Kevin Van Tighem, a conservationist and author of the recently released Heart Waters: Sources of the Bow River, said two developments prompted the groups’ move.
“One of them was the announcement of the Castle River parks, which were touted as being protected areas and yet they’re protected from pretty much everything except what they most need protecting from,” Van Tighem said.
Alberta environment minister Shannon Phillips announced in September that part of the Castle Mountain area in southwestern Alberta would become a provincial park and another part designated as a wildland park.
Logging operations and new oil and gas plans were halted but there were allowances for various recreational activities within those zones. Van Tighem said he was shocked by the idea that off-road vehicle trails could become common in provincial parks.
The other precipitating factor was the federal announcement of an emergency habitat protection order for west slope cutthroat trout, which is considered a threatened species.
“We’re driving the remaining populations of cutthroat trout towards oblivion by failing to protect the landscapes along their streams from the kinds of damage that ruin the streams,” Van Tighem said.
The Oldman Watershed Council and the off-road vehicle groups that were contacted for comment did not respond by press time.
Van Tighem said there is a place for off-highway vehicles and ATVs in Alberta’s headwaters.
However, he said they should not be allowed in sensitive areas.
“This is not in fact an us versus them thing. There is plenty of room for off-roading in the headwaters if its designed properly and put in appropriate places, and the first step toward doing that is identifying which places are inappropriate, which is what we’ve done,” he said.
“But it still comes down to good design. You can build a trail that does not become an erosion problem, but that means you actually have to do it, and nobody in the Alberta government has ever taken off-roading seriously enough to build proper trails for these guys.”
The Oldman Watershed Council has mapped the roads, trails and paths in part of the region’s Dutch Creek area. These “linear disturbances” allow greater access to wilderness areas by off-highway vehicles. The trails become watercourses once they are travelled and erode soil into creeks, streams and rivers.
Instead of soaking into the ground and feeding streams on a more gradual basis, water is able to run off, often carrying debris with it.
“The headwaters, the foothills and the mountains are the source of more than 90 percent of the water that sustains our prairie economy,” said Van Tighem.
“All of our irrigated agriculture depends on healthy headwaters, and most people aren’t aware of the degree to which they are being absolutely trashed by unregulated, unplanned off-road abuse.”

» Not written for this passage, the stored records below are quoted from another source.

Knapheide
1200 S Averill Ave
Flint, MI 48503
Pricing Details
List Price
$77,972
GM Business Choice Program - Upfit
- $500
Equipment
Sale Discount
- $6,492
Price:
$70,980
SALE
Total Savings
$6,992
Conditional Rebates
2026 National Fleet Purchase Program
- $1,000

Professional biologist Lorne Fitch, who has studied fish habitat along the eastern slopes, said he considered the conservation groups’ demands of the government to be a “pre-emptive strike” to protect endangered native trout species.
Habitat and water quality are vital to the trout but also to the two million people downstream who drink it.
“It’s about our priorities for the eastern slopes,” said Fitch.
“We’ve actually gone beyond the point that we can have everything in the eastern slopes — that in-cludes logging and oil and gas and off highway vehicles and random camping — and also expect that we will maintain grizzly populations and wolverine populations, elk populations, populations of bull trout, cut throat trout, mountain whitefish, Athabasca rainbow and arctic grayling and have clean water. We need to set limits and we need to work to the scientific thresholds that research has provided us.”
Fitch said the government has failed to address headwaters protection and trail reclamation for at least two decades, and the situation is now critical.
Van Tighem agreed, noting land use mismanagement has created an environment in which off-roaders have few places to go where their travel doesn’t cause harm.
The conservation groups have asked for government action before May, when the Victoria Day long weekend typically brings out the first off-highway vehicle users.
Groups issuing the request include the Alberta Wilderness Association, the Castle-Crown Wilderness Coalition, the Yellowstone to Yukon Conservation Initiative, the Ghost Valley Community and the West Athabasca Bioregional Society.